Trotting in earnest to catch up, she fought the urge to duck and cover her head. ‘That’s a joke, right...?’

‘Bats are perfectly harmless creatures, more frightened of you than you are of them.’

‘Want to bet?’

His low laugh was so attractive that she had to fight a responsive grin. She had to fight a few other responses, too. She was familiar with the notion that opposites attracted and that sexual attraction was indiscriminate, but this was her first real experience of how overwhelming it could be when you encountered the sort of intense physical magnetism that Seb possessed. It made what she had felt for Adrian pale into insignificance.

If he had any redeeming features beyond a fondness for his grandmother she might have been in danger of making a fool of herself and maybe enjoying it, because there was no doubt in her mind that he’d be a good lover. His hands, she mused dreamily, his mouth... Her stomach flipped.

‘You can relax.’

Shocked by the direction of her thoughts, Mari realised that was one thing she couldn’t do, not around this man with his powerful aura of masculinity.

‘My grandmother’s home is actually quite civilised, and she is a very young eighty-two. Obviously she doesn’t live here alone—a couple live in and there is a gardener and a couple of maids who come in from the village.’

‘Cosy set-up,’ she murmured, staring at the looming building and not really caring if he got her sarcasm or not, just glad he had no inkling of her previous thoughts. ‘I didn’t see any village on the way.’ Even with her having taken the precaution of turning her back to him, his nearness made the nape of her neck tingle.

‘There are two accesses to the place. We took the north road—the village is on the south side of the mountain.’

The geography of the area made little sense to Mari, and her thoughts turned to her brother. What if something had happened? He hadn’t replied to her last text.

She slipped her phone out of her pocket, but before she could begin to punch in Mark’s number it was snatched from her grasp by Seb before she had even registered his presence.

She turned, eyes blazing. ‘Give that back!’

Seb looked at the phone and tucked it into his own pocket.
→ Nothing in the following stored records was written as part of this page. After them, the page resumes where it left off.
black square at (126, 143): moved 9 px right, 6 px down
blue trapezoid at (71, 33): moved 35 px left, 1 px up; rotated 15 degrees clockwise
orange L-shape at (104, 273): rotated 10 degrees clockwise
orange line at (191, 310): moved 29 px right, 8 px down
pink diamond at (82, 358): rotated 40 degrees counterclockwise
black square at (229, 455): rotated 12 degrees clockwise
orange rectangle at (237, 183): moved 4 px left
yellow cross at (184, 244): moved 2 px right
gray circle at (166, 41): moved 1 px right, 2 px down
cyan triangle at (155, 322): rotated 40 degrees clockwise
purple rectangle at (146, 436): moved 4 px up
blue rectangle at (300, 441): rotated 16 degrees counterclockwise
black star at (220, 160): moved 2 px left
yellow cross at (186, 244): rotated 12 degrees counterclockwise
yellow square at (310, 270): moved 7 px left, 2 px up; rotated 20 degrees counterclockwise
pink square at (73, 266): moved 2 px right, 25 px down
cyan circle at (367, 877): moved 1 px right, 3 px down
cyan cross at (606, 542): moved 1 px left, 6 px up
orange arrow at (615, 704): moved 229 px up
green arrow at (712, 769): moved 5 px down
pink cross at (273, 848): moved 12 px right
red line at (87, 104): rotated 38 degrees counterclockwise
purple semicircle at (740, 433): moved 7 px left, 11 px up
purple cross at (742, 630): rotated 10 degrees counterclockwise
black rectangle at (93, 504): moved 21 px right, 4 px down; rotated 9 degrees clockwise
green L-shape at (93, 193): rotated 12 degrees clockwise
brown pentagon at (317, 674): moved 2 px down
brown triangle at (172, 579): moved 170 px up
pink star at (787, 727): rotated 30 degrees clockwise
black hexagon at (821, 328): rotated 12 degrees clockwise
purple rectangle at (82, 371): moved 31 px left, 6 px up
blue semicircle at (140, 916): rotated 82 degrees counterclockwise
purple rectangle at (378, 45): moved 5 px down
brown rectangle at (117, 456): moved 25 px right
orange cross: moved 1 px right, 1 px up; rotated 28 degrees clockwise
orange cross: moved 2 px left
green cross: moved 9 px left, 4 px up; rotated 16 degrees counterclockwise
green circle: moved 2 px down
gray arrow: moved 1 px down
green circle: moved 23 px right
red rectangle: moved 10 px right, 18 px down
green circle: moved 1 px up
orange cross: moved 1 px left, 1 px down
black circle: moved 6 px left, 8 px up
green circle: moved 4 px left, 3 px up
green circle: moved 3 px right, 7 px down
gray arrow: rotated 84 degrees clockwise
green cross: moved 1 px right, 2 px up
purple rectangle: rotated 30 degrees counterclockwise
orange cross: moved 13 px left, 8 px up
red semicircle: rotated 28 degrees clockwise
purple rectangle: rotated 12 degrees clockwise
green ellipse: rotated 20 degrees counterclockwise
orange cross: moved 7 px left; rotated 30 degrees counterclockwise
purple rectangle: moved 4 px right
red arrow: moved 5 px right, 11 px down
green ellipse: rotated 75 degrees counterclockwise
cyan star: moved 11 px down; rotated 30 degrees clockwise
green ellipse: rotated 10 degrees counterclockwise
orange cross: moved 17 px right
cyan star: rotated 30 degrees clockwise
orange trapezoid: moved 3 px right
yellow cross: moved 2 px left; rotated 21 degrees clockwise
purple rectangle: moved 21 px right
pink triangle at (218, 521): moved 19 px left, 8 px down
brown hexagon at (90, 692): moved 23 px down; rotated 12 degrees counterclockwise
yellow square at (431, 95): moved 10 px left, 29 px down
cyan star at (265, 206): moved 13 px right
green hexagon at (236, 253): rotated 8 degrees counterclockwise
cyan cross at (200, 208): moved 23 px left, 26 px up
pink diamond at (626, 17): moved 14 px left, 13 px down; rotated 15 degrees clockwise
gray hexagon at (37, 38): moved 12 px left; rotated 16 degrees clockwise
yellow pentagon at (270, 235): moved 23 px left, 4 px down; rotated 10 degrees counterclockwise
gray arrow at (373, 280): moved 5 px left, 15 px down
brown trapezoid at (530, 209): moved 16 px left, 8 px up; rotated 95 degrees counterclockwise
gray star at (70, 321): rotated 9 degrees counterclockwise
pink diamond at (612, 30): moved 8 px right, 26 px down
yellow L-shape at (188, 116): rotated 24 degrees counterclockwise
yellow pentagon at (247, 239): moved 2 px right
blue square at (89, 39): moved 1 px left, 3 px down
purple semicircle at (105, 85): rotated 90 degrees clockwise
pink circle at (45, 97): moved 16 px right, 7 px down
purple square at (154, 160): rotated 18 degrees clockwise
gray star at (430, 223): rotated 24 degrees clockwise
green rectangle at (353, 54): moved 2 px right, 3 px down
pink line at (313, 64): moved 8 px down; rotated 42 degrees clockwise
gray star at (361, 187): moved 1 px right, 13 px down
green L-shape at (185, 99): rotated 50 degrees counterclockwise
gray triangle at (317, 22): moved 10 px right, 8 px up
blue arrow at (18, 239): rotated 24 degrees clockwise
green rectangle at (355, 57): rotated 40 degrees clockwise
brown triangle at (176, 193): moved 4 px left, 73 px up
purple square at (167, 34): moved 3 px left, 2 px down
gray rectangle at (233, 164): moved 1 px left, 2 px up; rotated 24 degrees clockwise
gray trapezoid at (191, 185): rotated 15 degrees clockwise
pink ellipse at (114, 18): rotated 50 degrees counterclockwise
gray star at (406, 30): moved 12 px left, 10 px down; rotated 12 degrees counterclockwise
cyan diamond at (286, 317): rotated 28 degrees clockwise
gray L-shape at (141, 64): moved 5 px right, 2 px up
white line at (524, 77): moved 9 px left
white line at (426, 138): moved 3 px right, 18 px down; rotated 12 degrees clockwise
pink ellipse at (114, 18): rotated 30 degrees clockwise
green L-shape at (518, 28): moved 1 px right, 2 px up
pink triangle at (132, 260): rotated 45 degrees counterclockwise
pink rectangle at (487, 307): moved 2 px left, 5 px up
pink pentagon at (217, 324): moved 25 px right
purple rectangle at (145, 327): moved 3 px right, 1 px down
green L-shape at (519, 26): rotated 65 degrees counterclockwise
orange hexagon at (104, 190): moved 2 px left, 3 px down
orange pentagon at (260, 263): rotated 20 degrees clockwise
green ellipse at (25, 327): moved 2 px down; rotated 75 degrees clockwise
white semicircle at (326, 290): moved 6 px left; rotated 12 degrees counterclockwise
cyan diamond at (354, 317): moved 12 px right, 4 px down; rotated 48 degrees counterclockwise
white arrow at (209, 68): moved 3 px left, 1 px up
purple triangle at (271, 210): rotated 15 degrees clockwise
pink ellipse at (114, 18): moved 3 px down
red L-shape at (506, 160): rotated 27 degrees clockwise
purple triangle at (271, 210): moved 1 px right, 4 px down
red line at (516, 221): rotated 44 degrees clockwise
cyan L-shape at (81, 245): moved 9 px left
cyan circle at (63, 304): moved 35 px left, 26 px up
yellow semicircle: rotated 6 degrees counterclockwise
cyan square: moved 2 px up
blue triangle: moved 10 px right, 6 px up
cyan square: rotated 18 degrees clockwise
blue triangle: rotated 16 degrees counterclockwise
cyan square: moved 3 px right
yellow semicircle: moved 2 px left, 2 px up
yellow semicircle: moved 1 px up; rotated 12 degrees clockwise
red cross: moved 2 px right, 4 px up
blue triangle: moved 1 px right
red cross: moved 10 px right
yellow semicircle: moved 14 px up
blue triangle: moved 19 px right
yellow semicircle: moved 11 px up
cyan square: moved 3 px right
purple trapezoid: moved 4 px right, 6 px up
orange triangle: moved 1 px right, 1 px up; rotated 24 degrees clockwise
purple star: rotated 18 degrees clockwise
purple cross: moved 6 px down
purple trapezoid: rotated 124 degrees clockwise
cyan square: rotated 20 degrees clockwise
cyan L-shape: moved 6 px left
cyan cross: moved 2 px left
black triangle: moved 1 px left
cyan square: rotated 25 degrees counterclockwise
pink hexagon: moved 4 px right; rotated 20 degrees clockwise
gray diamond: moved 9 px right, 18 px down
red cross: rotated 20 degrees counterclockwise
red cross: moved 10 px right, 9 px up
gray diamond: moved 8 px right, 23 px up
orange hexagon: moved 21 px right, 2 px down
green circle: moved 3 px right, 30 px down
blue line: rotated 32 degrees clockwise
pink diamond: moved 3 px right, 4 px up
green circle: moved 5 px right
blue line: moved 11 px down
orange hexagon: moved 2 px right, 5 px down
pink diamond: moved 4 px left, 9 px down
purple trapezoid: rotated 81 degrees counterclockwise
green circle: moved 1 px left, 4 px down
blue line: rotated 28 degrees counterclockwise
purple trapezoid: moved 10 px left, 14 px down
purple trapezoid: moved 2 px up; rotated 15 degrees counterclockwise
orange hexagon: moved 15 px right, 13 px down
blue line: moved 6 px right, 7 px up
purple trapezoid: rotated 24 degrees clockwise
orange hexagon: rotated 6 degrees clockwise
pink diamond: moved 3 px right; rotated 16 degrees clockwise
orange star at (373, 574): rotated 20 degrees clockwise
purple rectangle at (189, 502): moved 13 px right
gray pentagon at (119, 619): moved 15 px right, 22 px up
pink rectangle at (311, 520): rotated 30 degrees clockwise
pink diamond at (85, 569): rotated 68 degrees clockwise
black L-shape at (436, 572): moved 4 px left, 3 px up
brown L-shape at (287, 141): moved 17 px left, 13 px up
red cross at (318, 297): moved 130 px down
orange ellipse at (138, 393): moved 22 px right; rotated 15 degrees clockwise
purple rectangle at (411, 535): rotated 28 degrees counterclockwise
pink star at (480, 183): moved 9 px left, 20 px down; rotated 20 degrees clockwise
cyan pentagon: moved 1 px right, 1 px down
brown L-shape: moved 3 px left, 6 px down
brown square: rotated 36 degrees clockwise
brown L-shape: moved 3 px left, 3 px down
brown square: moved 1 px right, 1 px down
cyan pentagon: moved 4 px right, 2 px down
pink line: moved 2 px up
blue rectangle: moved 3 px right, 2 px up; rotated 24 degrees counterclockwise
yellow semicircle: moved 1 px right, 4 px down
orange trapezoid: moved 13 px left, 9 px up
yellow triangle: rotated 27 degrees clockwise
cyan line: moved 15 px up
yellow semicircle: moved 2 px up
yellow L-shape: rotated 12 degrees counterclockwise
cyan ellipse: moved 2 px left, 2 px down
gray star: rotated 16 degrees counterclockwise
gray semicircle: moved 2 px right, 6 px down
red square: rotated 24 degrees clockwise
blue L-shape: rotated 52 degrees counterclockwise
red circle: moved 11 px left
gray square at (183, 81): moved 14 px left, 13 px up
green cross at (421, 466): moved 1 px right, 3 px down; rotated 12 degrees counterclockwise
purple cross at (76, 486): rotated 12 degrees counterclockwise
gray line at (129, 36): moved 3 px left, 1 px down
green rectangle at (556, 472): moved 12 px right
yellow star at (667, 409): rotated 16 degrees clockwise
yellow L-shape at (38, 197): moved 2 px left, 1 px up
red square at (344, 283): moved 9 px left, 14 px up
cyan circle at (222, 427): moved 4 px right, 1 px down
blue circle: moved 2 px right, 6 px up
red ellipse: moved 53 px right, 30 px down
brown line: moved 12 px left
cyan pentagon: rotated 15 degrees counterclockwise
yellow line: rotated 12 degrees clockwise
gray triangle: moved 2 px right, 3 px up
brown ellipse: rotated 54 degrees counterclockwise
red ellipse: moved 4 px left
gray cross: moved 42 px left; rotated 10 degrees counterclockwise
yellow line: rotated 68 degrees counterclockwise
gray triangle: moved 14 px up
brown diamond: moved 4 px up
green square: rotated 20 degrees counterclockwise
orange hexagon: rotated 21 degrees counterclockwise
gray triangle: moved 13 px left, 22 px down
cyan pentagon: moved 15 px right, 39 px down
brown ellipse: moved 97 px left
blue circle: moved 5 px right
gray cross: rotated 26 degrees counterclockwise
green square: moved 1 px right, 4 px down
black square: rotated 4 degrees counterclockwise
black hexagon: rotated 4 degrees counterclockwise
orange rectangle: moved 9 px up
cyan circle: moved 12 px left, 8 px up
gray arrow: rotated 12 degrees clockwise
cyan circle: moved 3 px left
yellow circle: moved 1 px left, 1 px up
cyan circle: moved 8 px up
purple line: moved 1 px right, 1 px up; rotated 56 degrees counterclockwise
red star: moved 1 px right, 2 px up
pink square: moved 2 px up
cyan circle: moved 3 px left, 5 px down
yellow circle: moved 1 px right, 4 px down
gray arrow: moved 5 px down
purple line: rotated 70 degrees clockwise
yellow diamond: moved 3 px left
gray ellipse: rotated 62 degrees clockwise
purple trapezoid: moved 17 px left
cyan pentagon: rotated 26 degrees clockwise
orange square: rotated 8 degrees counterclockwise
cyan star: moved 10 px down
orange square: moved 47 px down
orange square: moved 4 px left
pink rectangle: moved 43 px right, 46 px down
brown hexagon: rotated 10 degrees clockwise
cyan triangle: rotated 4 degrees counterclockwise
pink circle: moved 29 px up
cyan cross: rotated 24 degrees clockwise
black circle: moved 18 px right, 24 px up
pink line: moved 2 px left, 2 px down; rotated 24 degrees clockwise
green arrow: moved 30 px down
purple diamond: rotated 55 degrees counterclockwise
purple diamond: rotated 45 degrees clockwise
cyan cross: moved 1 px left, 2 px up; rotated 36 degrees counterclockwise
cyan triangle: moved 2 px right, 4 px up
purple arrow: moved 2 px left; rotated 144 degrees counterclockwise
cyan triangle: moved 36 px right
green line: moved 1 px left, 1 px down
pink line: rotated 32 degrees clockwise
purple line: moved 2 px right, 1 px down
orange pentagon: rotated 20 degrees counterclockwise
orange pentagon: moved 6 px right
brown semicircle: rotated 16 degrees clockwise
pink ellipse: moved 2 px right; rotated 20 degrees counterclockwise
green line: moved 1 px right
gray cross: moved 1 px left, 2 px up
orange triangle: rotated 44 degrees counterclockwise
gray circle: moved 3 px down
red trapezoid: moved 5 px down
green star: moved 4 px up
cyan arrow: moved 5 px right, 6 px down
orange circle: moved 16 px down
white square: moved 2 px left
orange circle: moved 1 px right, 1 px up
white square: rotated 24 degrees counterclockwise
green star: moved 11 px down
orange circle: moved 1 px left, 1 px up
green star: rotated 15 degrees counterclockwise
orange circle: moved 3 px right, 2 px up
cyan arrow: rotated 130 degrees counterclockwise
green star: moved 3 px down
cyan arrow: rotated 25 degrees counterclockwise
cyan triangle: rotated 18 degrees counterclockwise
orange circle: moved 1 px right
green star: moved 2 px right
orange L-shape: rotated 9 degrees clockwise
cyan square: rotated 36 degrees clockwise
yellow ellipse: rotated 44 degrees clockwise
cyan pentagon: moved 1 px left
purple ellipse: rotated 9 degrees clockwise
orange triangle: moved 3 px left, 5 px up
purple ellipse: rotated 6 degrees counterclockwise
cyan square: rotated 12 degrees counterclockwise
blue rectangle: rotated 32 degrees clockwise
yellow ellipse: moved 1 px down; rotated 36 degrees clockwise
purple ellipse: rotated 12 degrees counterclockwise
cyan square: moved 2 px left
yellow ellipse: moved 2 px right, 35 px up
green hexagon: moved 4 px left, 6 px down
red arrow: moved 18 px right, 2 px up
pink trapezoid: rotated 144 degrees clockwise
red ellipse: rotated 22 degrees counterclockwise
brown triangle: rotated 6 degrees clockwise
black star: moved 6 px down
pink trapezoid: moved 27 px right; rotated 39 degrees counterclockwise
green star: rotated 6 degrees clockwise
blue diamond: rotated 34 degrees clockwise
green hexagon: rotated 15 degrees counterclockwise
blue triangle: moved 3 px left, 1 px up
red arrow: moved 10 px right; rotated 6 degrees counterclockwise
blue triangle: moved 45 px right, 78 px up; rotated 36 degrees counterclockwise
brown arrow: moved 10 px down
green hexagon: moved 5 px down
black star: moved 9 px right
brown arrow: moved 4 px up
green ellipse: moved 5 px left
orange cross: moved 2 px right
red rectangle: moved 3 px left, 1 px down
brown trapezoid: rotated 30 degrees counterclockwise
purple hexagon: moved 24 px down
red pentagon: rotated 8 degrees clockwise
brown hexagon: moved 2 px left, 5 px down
Mari, her hands clenched, watched him and went white with rage. ‘Does he always need you to hold his hand?’

Her chin lifted in reaction to the scorn in his voice while in the distance the owl called. ‘The support is mutual.’

A slug of anger that on one level Seb knew was irrational slipped past the cool objectivity he struggled to maintain whenever he thought of the man he had judged to be a selfish waste of space. Any sympathy he might have felt for the younger man’s present situation was negated by the cynical way he used his sister and played on her irrational guilt.

And you’re not...?

Cynical, or using her?

Both. The answer came a second before he closed down this line of internal dialogue.

The situations were not comparable; she was not losing out and this was a fair exchange. Eighteen months with him was preferable to a life spent looking after a brother for whom nothing she ever did would be enough—and that was what would happen if he didn’t fully recover.

Recognising a masterful piece of rationalisation when he heard one, he buried the knowledge beneath a layer of anger.

‘You’d like to believe that, wouldn’t you? But you’re really not that stupid, are you, Mari?’